Source material
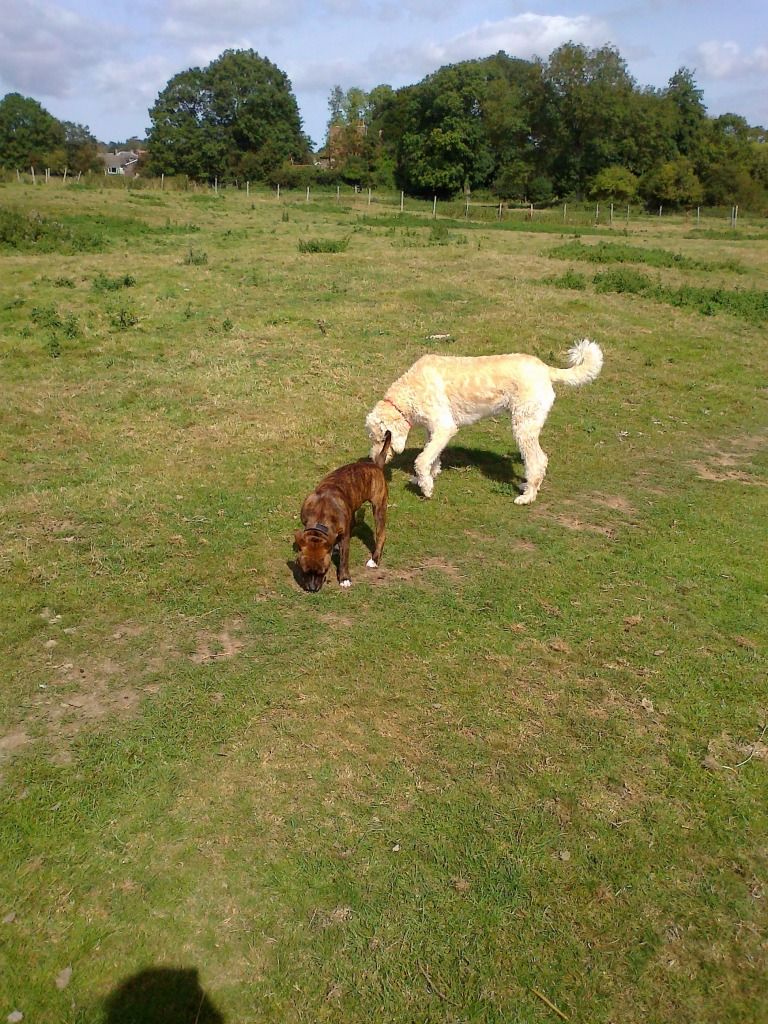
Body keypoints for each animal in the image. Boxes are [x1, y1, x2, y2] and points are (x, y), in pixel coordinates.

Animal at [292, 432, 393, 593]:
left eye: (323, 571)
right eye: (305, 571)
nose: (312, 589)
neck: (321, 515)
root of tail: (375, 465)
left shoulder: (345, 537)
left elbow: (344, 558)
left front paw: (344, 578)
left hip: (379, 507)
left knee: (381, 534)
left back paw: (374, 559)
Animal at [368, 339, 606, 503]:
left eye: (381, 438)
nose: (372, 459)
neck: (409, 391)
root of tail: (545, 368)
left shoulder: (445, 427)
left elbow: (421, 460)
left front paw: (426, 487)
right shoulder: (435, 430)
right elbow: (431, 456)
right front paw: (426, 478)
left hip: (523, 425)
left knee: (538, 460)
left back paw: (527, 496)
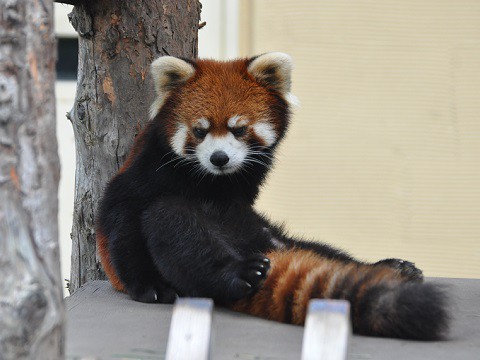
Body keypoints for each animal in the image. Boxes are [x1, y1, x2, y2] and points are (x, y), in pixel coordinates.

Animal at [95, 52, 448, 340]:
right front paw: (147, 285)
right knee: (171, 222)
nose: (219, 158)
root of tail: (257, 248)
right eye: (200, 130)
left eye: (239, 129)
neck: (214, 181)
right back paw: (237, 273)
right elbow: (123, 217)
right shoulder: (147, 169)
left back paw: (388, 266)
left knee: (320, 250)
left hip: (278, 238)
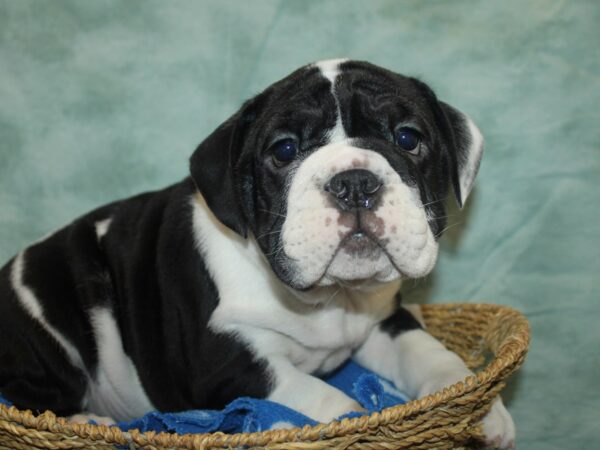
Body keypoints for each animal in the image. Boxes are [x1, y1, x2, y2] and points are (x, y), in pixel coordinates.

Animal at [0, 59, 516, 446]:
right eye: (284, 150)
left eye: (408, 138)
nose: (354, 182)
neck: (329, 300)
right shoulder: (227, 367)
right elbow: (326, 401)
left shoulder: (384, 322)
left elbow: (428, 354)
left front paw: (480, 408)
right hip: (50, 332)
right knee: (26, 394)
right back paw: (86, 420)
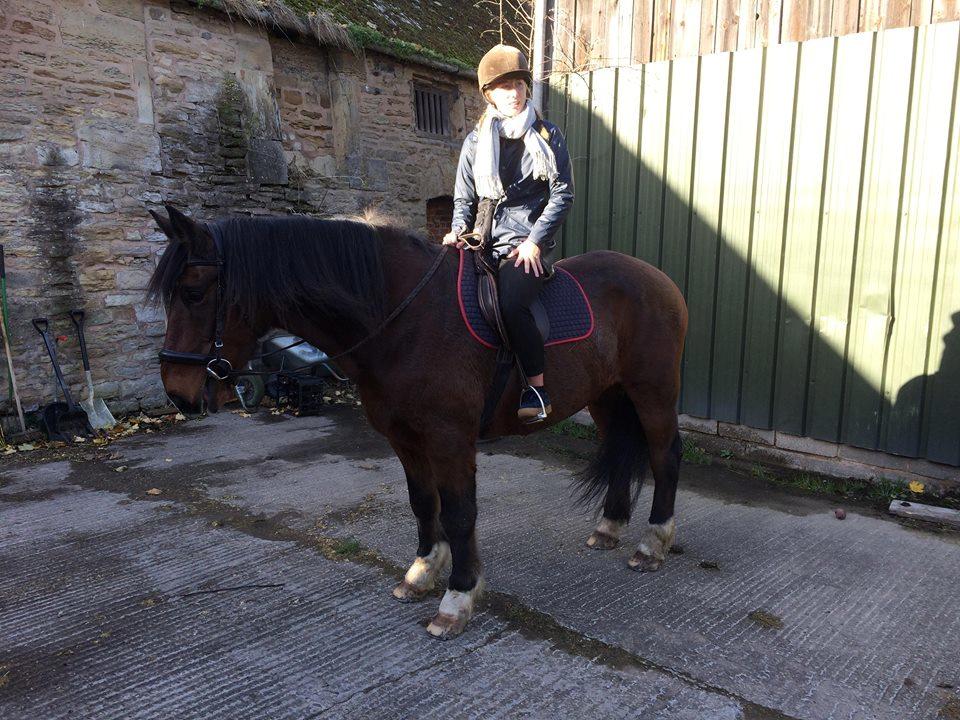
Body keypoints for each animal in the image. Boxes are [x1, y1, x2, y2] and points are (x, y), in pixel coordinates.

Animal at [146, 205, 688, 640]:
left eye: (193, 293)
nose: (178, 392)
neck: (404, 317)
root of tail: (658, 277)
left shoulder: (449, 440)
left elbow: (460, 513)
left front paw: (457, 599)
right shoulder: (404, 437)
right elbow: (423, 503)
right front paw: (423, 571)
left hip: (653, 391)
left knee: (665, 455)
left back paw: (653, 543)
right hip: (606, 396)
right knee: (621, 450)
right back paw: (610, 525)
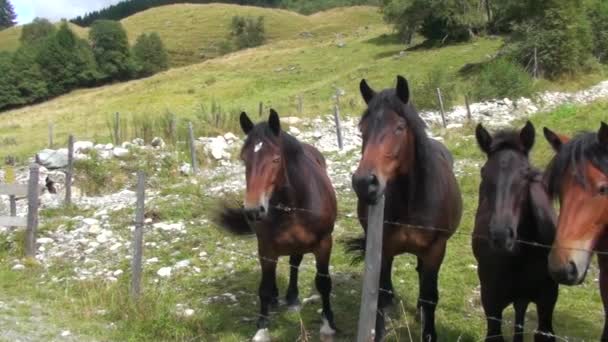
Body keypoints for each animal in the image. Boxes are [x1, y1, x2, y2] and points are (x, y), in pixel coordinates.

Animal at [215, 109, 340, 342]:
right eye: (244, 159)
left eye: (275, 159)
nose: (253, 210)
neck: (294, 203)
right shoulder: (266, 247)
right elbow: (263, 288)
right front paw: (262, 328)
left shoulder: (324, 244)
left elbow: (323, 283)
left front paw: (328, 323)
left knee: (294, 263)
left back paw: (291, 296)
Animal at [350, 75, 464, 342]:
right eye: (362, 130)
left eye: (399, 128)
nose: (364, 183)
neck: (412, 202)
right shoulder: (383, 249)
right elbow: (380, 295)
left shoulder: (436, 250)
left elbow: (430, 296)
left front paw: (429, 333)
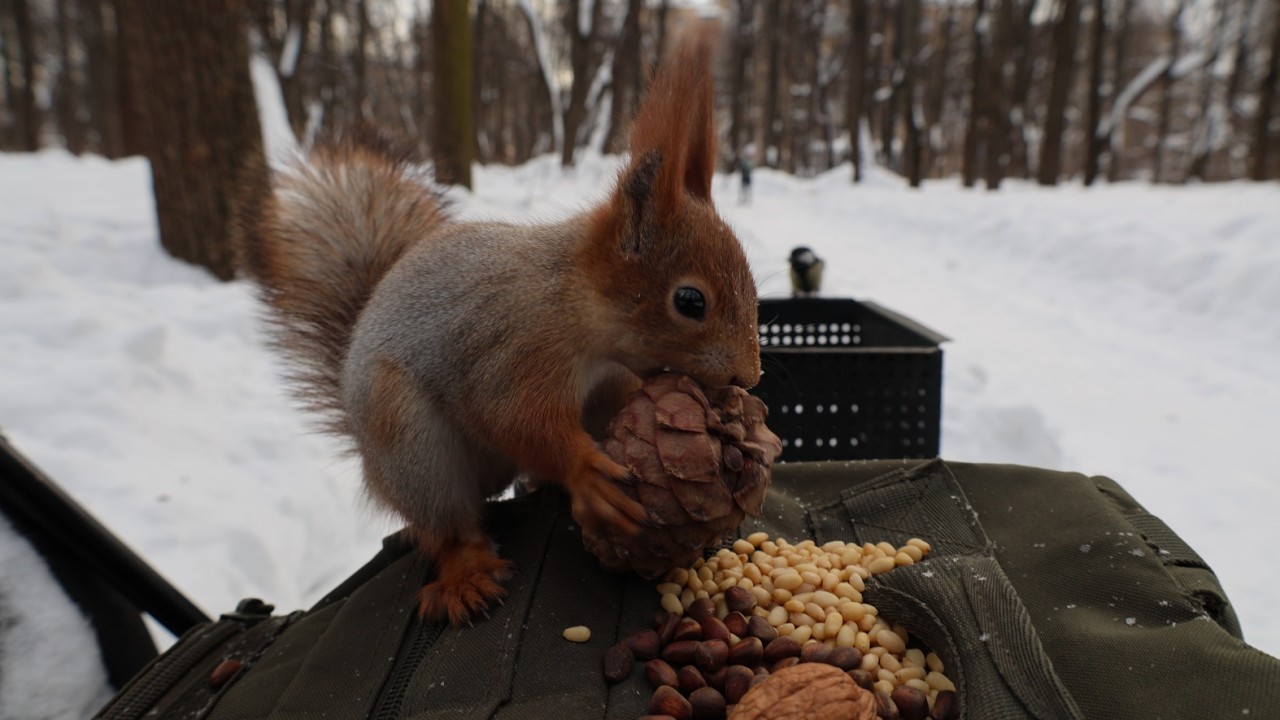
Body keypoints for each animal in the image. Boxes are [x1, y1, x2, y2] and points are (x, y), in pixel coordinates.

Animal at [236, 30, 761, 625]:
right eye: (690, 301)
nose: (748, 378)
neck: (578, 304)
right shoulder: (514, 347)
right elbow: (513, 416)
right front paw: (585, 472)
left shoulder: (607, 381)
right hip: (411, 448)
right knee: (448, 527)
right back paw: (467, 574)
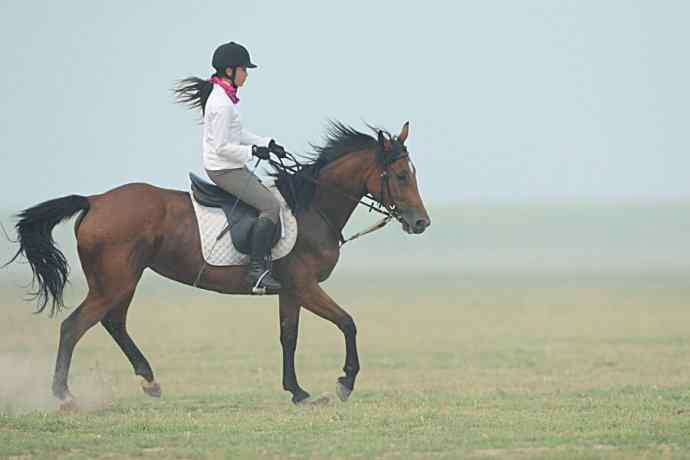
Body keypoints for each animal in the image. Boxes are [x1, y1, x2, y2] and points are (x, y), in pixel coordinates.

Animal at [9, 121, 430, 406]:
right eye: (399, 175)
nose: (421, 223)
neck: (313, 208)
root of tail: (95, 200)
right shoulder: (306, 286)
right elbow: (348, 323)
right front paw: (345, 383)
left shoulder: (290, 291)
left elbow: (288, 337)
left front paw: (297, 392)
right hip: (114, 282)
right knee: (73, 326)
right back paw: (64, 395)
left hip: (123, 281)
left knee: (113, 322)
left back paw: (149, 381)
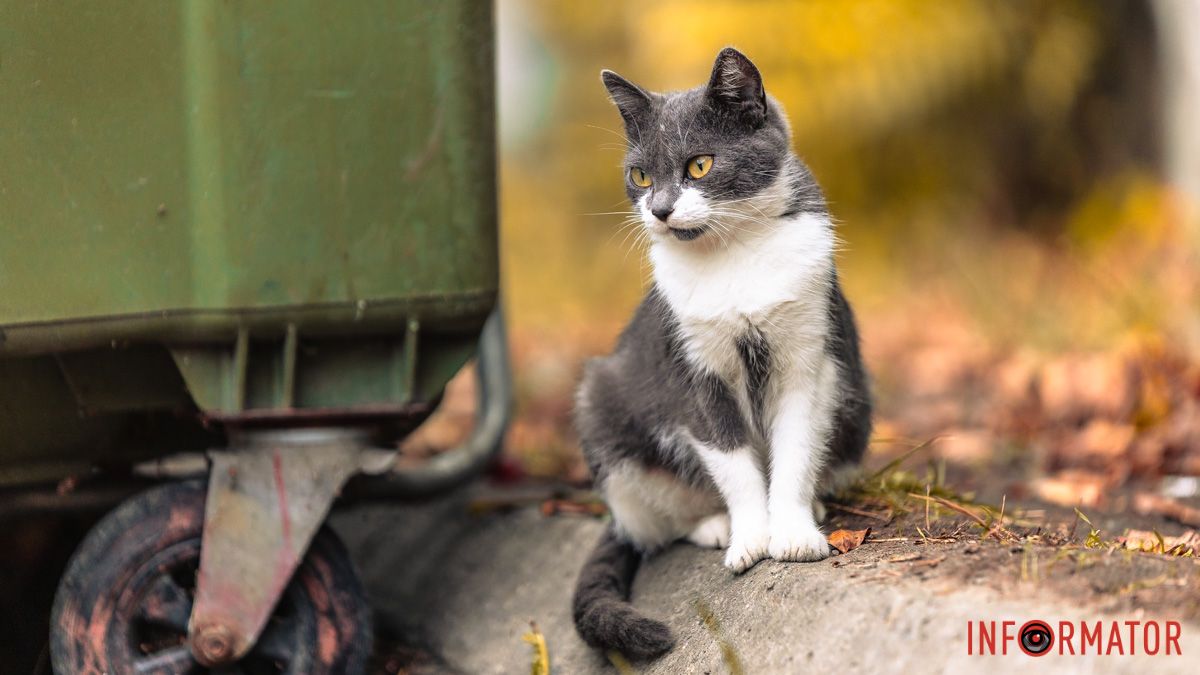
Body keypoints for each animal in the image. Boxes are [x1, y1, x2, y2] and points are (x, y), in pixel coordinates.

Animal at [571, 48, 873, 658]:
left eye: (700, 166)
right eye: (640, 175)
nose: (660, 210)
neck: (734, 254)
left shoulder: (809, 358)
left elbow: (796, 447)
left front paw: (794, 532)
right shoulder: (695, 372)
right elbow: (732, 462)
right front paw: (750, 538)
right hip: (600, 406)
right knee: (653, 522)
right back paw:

Your task
The data above should be set down again exactly, with the pictures omitted.

Answer
Body keypoints for each animal in the image. Boxes are [x1, y1, x2, y2] and points are (x, y), in pixel coordinates.

Animal at [292, 432, 393, 593]:
left eye: (323, 571)
right eye: (305, 571)
nose: (312, 589)
neck: (321, 515)
root of tail: (375, 465)
left shoulder: (345, 537)
left elbow: (344, 558)
left front paw: (344, 578)
left hip: (379, 507)
left knee: (381, 534)
left back paw: (374, 559)
Animal at [368, 339, 606, 503]:
left eye: (381, 438)
nose: (372, 459)
neck: (409, 391)
root of tail: (545, 368)
left shoulder: (445, 427)
left elbow: (421, 460)
left front paw: (426, 487)
right shoulder: (435, 430)
right elbow: (431, 456)
right front paw: (426, 478)
left hip: (523, 425)
left knee: (538, 460)
left back paw: (527, 496)
Body keypoints for each animal in the image. Boxes are [x1, y1, x2, y2] and points are (x, y), in pixel coordinates.

Animal at [95, 52, 448, 340]:
right front paw: (147, 285)
right knee: (171, 222)
nose: (219, 158)
root of tail: (257, 248)
right eye: (200, 130)
left eye: (239, 129)
neck: (214, 181)
right back paw: (237, 273)
right elbow: (123, 217)
right shoulder: (147, 169)
left back paw: (388, 266)
left knee: (320, 250)
left hip: (278, 238)
Body keypoints for each animal in the image. Boxes are [x1, y1, x2, y2] and points are (x, y), in pixel coordinates.

Animal at [0, 59, 516, 446]:
right eye: (284, 150)
left eye: (408, 138)
nose: (354, 182)
neck: (329, 300)
right shoulder: (227, 367)
right elbow: (326, 401)
left shoulder: (384, 322)
left elbow: (428, 354)
left front paw: (480, 408)
right hip: (50, 332)
right knee: (26, 394)
right back paw: (86, 420)
Body keypoints for each animal in the image. Boxes are [x1, y1, x2, y2] and points are (x, y), in pixel coordinates.

Animal at [146, 205, 688, 640]:
left eye: (193, 293)
nose: (178, 392)
neck: (404, 317)
root of tail: (658, 277)
left shoulder: (449, 440)
left elbow: (460, 513)
left front paw: (457, 599)
right shoulder: (404, 437)
right elbow: (423, 503)
right front paw: (423, 571)
left hip: (653, 391)
left knee: (665, 455)
left back paw: (653, 543)
right hip: (606, 396)
right knee: (621, 450)
right back paw: (610, 525)
Body keypoints for each animal in the image. Boxes are [x1, y1, x2, y2] and points are (x, y), in pixel coordinates.

Animal at [215, 109, 340, 342]:
right eye: (244, 159)
left eye: (275, 159)
nose: (253, 210)
neck: (294, 203)
right shoulder: (266, 247)
right elbow: (263, 288)
right front paw: (262, 328)
left shoulder: (324, 244)
left elbow: (323, 283)
left front paw: (328, 323)
left knee: (294, 263)
left back paw: (291, 296)
Animal at [350, 75, 464, 342]:
right eye: (362, 130)
left eye: (399, 128)
nose: (364, 183)
neck: (412, 202)
right shoulder: (383, 249)
right elbow: (380, 295)
left shoulder: (436, 250)
left elbow: (430, 296)
left front paw: (429, 333)
Body keypoints for each animal in the image. Boxes are [x1, y1, x2, y2] and points are (x, y), in pixel coordinates.

Animal at [236, 30, 761, 625]:
right eye: (690, 301)
nose: (748, 378)
neck: (578, 304)
right shoulder: (514, 347)
right elbow: (513, 416)
right front paw: (585, 472)
left shoulder: (607, 381)
right hip: (411, 448)
right knee: (448, 527)
right back paw: (467, 574)
Body keypoints for each animal in the image. Boxes are [x1, y1, x2, y2] and points are (x, y), in pixel coordinates.

Animal at [9, 121, 430, 406]:
right eye: (399, 175)
nose: (421, 223)
neck: (313, 208)
root of tail: (95, 200)
right shoulder: (306, 286)
right elbow: (348, 323)
right front paw: (345, 383)
left shoulder: (290, 291)
left elbow: (288, 337)
left front paw: (297, 392)
right hip: (114, 282)
right knee: (73, 326)
right back paw: (64, 395)
left hip: (123, 281)
left knee: (113, 322)
left back paw: (149, 381)
Body keypoints for each animal in the image. Boxes are [x1, y1, x2, y2] and points are (x, y), in pixel coordinates.

Animal at [571, 48, 873, 658]:
left eye: (700, 166)
right eye: (640, 175)
nose: (660, 210)
neck: (734, 254)
left shoulder: (809, 358)
left elbow: (796, 447)
left front paw: (794, 532)
right shoulder: (695, 372)
right elbow: (732, 462)
right front paw: (750, 538)
right hip: (600, 406)
right knee: (653, 522)
right back paw:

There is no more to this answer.